В казарме ты все равно как на рентгене. Глаза друзей просвечивают насквозь. Линьков шмыгнул носом хитровато:
— Послушай, Звягин, ты, никак, в спортлото выиграл?
И сам себя Андрей чуть с головой не выдал. Однажды на вечерней прогулке он, не обладавший особым музыкальным слухом, без команды, опередив запевалу, вдруг затянул: «Не плачь, девчонка, пройдут дожди». Рота, растерявшись на минуту от такой инициативы, нестройно подхватила, и, когда, выдохнув припев, снова прислушалась, лейтенант Гориков неожиданно подбодрил новоявленного запевалу:
— Продолжайте, Звягин!
Андрей осмелел, взял увереннее, тоном пониже, и эхом ударилось в забор, заметалось в такт вечерним усталым шагам: «Солдат вернется, ты только жди…»
Откуда роте было знать, что Андрей пел о Насте и что, заглядывая в уютные огни «гражданских» окон, сиявших над забором, он мыслями был уже в увольнении, рядом с ней.

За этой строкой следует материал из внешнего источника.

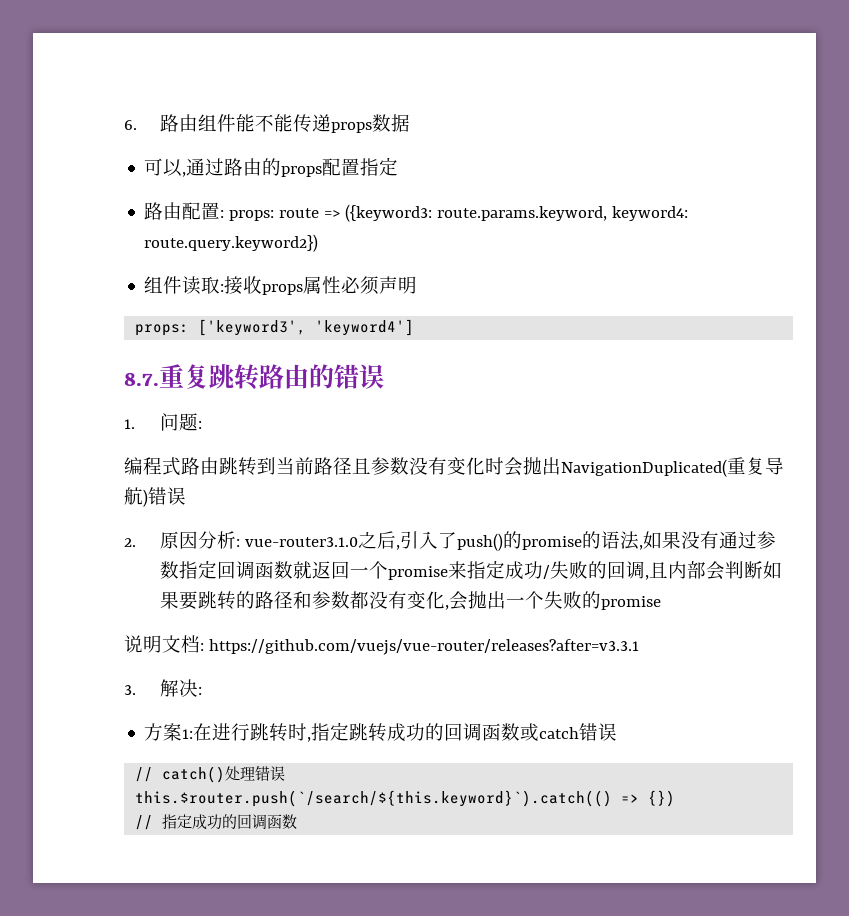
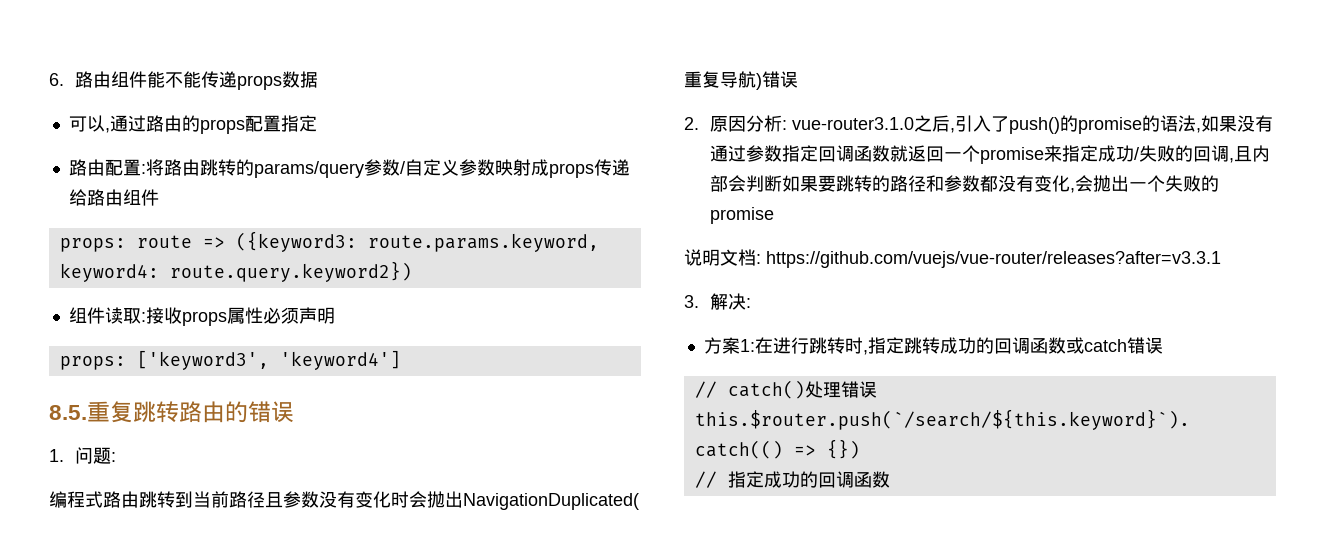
(225, 214) none -> [145,159,630,178] [68,189,159,206] 将路由跳转的params/query参数/自定义参数映射成props传递给路由组件 //
[124,372,159,386] 8.7. -> [49,405,87,420] 8.5.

…Они встретились возле метро «Университет» без двух минут одиннадцать. Андрей выскочил в стеклянные двери и сразу увидел Настю: ожидая его, она стояла напротив дверей в синем брючном костюме — похожая и непохожая, совсем другая, чем тогда, в парке. Что-то незнакомое появилось в ней, и в то же время она стала словно бы проще, доступнее. Андрей уловил почему — Настя не держала в руке ватманского листа с фотографией солдата, и они как будто освободились от кого-то лишнего, мешавшего им нормально разговаривать. Почему тогда он так обрадовался, что с ней нет фотографии?
Она, наверное, забыла, подумал Андрей, и очень хорошо, что забыла, потому что и он тоже совсем забыл, ничего не успел узнать. Да и что он мог сделать…
— Вы первый раз на Ленинских горах? — просто спросила Настя.
— Я в Москве-то, можно сказать, впервые, — признался, смутясь, Андрей.
Они молча пошли вдоль прямого, похожего на огромную аллею проспекта — на тротуаре лежал опавший яблоневый цвет, его, наверное, не успевали подметать дворники. Цвет был густой, пушистый и такой свежий и белый, что от него, казалось, веяло острым холодком первого снега. «Как хорошо тут! — думал Андрей. — Лишь бы она не спросила…»
— Мы идем на мое любимое место, — проговорила Настя. — Вы лес любите?
Он не понял, почему она спросила именно о лесе. Может быть, потому, что в это время они проходили мимо молодых, с зеленоватыми стволами, уже подстриженных тополей, сладко пахнувших первой листвой. У тротуара стояла шеренга голубых елей, таких нарядно-торжественных, словно они сами только что притопали сюда из-под Кремлевской стены.